## TEXTO PARA LEER
Rimas visuales que se ponen de manifiesto en el contraste de caracteres entre Paterson y Laura, una joven soñadora que destila vivacidad, entusiasmo y creatividad, aunque la gama de color que utiliza en sus creaciones es siempre en blanco y negro, tanto cuando pinta filigranas decorativas en los diferentes elementos del hogar o la de los ingredientes que usa para cocinar sus pasteles. Pero también es la gama de sus vestidos, que a veces también pinta, o la de la guitarra acústica que adquiere en su pretensión por convertirse en cantante y que está decorada con rombos también en blanco y negro.

Pero además esos “esquemas que se extienden por igual sobre vivos y muertos”, como dice Sebald, se expanden al nombre del propio personaje, el que da título al film, y que es el mismo nombre de la ciudad donde transcurre la historia. Ciudad en la que nació el actor Lou Costello quien formó pareja cómica con Bud Abbott, presentes en el film, como William Carlos Williams, cuya obra cumbre es su poemario titulado, precisamente, Paterson, y autor de cabecera del protagonista quien además lee alguno de sus versos. Versos que hablan sobre elementos cotidianos, como los que escribe el propio Paterson.

## INFORMACIÓN PROPORCIONADA
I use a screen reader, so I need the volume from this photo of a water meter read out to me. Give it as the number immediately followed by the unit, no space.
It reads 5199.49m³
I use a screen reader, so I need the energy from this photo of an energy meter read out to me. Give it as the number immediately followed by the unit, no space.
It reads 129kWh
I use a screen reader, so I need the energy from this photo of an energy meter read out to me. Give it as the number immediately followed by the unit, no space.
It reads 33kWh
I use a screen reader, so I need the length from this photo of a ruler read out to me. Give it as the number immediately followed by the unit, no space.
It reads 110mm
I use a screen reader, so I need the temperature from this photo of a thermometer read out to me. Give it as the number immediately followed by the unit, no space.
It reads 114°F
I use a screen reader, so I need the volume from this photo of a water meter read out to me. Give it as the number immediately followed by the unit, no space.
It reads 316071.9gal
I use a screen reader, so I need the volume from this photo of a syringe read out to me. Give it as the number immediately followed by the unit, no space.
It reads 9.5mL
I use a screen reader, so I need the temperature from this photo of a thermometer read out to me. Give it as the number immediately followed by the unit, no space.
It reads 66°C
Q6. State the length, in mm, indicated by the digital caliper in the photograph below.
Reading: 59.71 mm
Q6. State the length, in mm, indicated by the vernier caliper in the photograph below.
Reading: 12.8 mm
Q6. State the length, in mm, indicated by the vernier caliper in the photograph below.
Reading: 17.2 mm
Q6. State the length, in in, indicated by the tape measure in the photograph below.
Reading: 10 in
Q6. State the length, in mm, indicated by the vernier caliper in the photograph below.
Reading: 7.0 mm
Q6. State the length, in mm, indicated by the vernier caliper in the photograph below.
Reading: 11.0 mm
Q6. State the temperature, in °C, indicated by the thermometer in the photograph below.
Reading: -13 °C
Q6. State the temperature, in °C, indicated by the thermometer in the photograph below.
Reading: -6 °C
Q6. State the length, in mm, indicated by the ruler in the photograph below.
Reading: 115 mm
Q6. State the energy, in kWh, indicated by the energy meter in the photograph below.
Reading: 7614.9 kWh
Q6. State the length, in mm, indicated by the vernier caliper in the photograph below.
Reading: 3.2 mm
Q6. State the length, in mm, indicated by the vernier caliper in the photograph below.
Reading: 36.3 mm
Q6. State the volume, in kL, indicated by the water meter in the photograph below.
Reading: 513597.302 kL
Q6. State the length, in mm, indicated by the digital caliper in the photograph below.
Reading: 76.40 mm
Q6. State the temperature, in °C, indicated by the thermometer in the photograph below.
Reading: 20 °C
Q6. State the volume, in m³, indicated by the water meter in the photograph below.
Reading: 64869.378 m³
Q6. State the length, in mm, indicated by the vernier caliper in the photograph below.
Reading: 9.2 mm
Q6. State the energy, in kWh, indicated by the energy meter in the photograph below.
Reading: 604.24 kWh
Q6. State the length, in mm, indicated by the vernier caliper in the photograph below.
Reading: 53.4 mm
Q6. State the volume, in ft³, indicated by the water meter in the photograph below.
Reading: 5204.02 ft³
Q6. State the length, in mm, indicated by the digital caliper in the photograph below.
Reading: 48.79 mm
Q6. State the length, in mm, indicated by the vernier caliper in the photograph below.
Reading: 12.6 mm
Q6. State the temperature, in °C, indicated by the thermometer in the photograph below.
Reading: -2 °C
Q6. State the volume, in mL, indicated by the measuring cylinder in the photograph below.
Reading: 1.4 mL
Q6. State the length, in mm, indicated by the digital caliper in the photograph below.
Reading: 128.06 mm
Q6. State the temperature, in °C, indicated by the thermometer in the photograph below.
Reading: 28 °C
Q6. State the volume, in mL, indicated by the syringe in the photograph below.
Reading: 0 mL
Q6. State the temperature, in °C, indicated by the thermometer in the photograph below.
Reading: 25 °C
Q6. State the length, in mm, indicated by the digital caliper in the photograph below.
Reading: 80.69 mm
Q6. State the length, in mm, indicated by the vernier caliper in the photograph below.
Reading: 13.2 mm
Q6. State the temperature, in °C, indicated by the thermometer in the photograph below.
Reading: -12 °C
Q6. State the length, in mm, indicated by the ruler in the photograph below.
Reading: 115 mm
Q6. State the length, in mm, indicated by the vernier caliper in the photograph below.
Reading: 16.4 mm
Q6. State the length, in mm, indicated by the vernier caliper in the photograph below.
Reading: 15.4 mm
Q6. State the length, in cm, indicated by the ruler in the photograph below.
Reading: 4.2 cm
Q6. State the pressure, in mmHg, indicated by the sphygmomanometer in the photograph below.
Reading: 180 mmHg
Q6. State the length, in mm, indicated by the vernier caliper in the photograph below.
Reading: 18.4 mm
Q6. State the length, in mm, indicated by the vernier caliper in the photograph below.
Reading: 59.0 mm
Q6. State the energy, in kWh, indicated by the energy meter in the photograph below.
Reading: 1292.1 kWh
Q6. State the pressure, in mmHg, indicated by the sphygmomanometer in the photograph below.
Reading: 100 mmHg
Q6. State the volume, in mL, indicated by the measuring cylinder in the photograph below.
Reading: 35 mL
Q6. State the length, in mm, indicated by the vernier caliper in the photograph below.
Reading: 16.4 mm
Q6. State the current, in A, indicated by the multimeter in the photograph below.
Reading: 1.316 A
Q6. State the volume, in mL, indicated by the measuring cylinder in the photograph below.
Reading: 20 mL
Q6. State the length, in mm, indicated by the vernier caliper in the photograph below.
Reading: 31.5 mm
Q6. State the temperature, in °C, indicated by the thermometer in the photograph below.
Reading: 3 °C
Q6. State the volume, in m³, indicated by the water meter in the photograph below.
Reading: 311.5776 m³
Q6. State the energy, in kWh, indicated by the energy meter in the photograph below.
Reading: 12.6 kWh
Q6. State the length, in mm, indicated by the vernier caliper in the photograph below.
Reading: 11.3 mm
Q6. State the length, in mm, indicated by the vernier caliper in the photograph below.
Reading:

## ACCIONES REQUERIDAS
a - Reproduce literalmente el fragmento del texto sobre Paterson que empieza con "Pero además esos" y sigue hasta "el propio Paterson.".
b - Prolonga el texto sobre la película Paterson a partir de su última oración.
Las entradas no tienen relación con el texto.

## RESPUESTAS
a -
Pero además esos “esquemas que se extienden por igual sobre vivos y muertos”, como dice Sebald, se expanden al nombre del propio personaje, el que da título al film, y que es el mismo nombre de la ciudad donde transcurre la historia. Ciudad en la que nació el actor Lou Costello quien formó pareja cómica con Bud Abbott, presentes en el film, como William Carlos Williams, cuya obra cumbre es su poemario titulado, precisamente, Paterson, y autor de cabecera del protagonista quien además lee alguno de sus versos. Versos que hablan sobre elementos cotidianos, como los que escribe el propio Paterson.

b -
Y de nuevo Walser, porque la figura del protagonista se ajusta a esas palabras del escritor suizo que apuntó Carl Seelig: «cuanta menos acción hay y más pequeño es el entorno que precisa un poeta, tanto mayor suele ser su talento. Desconfío de antemano de los escritores que se exceden en la acción y necesitan el mundo entero para sus personajes. Las cosas cotidianas son lo bastante bellas y ricas como para poder sacar de ellas chispazos poéticos». Y quizá, también, una definición perfecta del propio cine de Jarmusch.